The major issue may be what we run into in Louisiana --does TCEQ even own a boat? LDEQ does not. No boat, no field report = no violation! Government magic.
Oil on water is also generally a violation of the federal Oil Spill Pollution Act; but if RRC is the only agency listing the violation, it's kind of a "tree falling in the woods" problem. RRC has no duty i am aware of to report to the feds. Am I wrong?
We know from RRC that the oil spilled from the well, and that's a violation of Texas' right to wise use of severable resources. or something. mineral code, not water code.
We assume the oil went into the water, because gravity continues to operate. but there's no TCEQ to witness it; i guess that's what i'm seeing on this map, the violations I know about, some of which were reported to the US Coast Guard under OPA, are not in this TCEQ data.
After that, it's descretionary whether TCEQ would issue fines for oil spilled into Trinity Bay, so ha. TCEQ will not issue fines if they never know about the oil spilled to water, and you can't just make them read the RRC database and inspection reports if they don't want to, and maybe RRC doesn't share inspections with TCEQ. I know if I were a TCEQ lawyer, i might also probably decline a case that had no TCEQ field report.
We know from USCG that the companies report (sometimes) oil spills into Trinity Bay to the National Response Center; it seems that these reports don't align with the times and dates that RRC inspectors find oil leak violatons at the wellheads.
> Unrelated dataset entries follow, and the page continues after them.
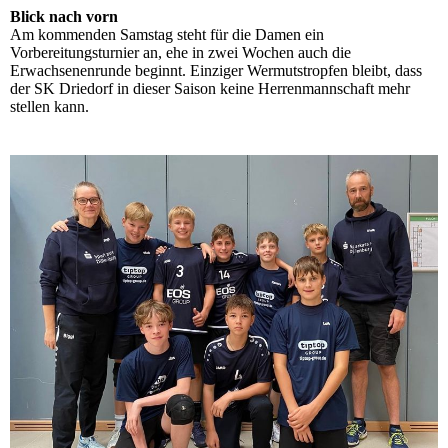
Blick nach vorn
Am kommenden Samstag steht für die Damen ein
Vorbereitungsturnier an, ehe in zwei Wochen auch die
Erwachsenenrunde beginnt. Einziger Wermutstropfen bleibt, dass
der SK Driedorf in dieser Saison keine Herrenmannschaft mehr
stellen kann.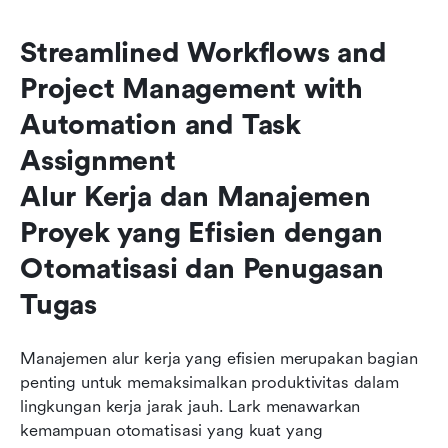
Streamlined Workflows and 
Project Management with 
Automation and Task 
Assignment

Alur Kerja dan Manajemen 
Proyek yang Efisien dengan 
Otomatisasi dan Penugasan 
Tugas
Manajemen alur kerja yang efisien merupakan bagian 
penting untuk memaksimalkan produktivitas dalam 
lingkungan kerja jarak jauh. Lark menawarkan 
kemampuan otomatisasi yang kuat yang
Skytruth.org in West Virginia lists NRC reports with lat and long on their monitor site. Thank you, West Virginia. it would be interesting to cross reference Skytruth's maps of Texas oil spills to this TCEQ data--I know it's not zero, as this map is showing.
I could submit that into the comment record, i suppose.
Are these data limited to fixed facilities operating under a specific TCEQ permit? do you know if oil operators are under some kind of general permit in Texas?
NRC is supposed to be a mutual notification of all relevant fed and state agencies, so i am at a real loss, there. USCG explicitly has a system that hands off the report to TCEQ and EPA, and then....?? I guess USCG doesn't have to share their field reports to TCEQ, so if that is the case, TCEQ is likely to discretionarily ignore it
Of course, you can always call the news, and pray they take your story --if you are a fisher who can donate your time and fuel budget to KHOU
NOAA does operate the MPSRs --Marine Pollution Surveillance Reports--via satellites, but i never see Trinity Bay or Bolivar light up on the Gulf of Mexico ERMA.
I think Louisiana takes up all the space on the Gulf ERMA, so it may be California or New York NOAA offices detecting and reporting oil sheens in Trinity Bay, and reporting Texas oil spills to their regional ERMAs, instead of the Gulf one. I have seen that before--the California NOAA offices do a lot of overflow work on Louisiana oil sheens, but they post them to the Pacifiic ERMA, and not the Gulf one.